Com a restrita presença de advogados e de familiares das vítimas, o depoimento foi longo, ocorreu entre 13h30 e 23h. Só tarde da noite o militar confessou os crimes. A audiência foi tensa em alguns momentos, com acareações, bate bocas e intimidações.

O militar, que era capitão à época, mas tido como o principal algoz da Guerrilha, confessou ter matado os guerrilheiros Antônio Theodoro Castro, codinome Raul, e Cilon Cunha Brun, o Simão. Mandou um capataz enterrar os corpos e indicou à juíza a localização atual. No depoimento, Curió alegou que a dupla tentou fugir e foi abatida a tiros – na sua tese, não houve execução.

Embora o militar esteja amparado pela anistia, as revelações do depoimento vão nortear várias decisões da Justiça a respeito das buscas de desaparecidos e desencadear mudanças editoriais nas obras já publicadas até agora.

Curió foi o mais temido militar atuante na região do Araguaia durante o regime. Era capitão das tropas que aniquilaram a guerrilha. Ganhou fama desde então, e ascendeu na hierarquia militar chegando às patentes de major e tenente-coronel. Com esta patente controlou na década de 80 o garimpo de Serra Pelada (PA) e fundou uma cidade que leva o seu nome, Curionópolis (PA).

A juíza preparou um questionário, assim como outros dois procuradores do MPF, Felipe Fritz e Ivan Marx, que vêm estudando o caso, há meses.

Anistia

A Corte Interamericana de Direitos Humanos concluiu que o Brasil é responsável pelo desaparecimento de 62 pessoas entre os anos de 1972 e 1974, durante a Guerrilha do Araguaia. Ela afirmou que as disposições da Lei de Anistia brasileira, que impedem a investigação e punição de violações contra os direitos humanos, são incompatíveis com a Convenção Americana dos Direitos Humanos.
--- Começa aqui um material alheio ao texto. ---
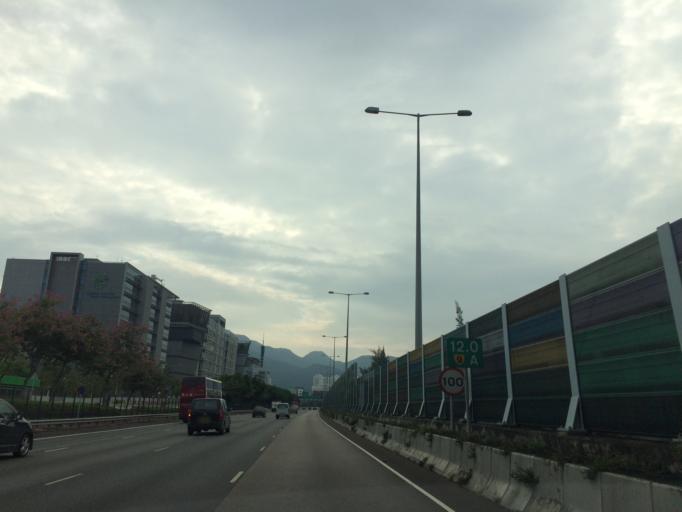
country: HK
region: Tai Po
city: Tai Po
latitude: 22.4269
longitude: 114.2070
Ou seja, a Lei da Anistia vai contra um documento internacional assinado pelo Brasil e que o país deve respeitar. O tribunal, vinculado à Organização dos Estados Americanos (OEA), concluiu também que o país é responsável pela violação do direito à integridade pessoal de familiares das vítimas, em razão do sofrimento pela falta de investigações efetivas para o esclarecimento dos fatos.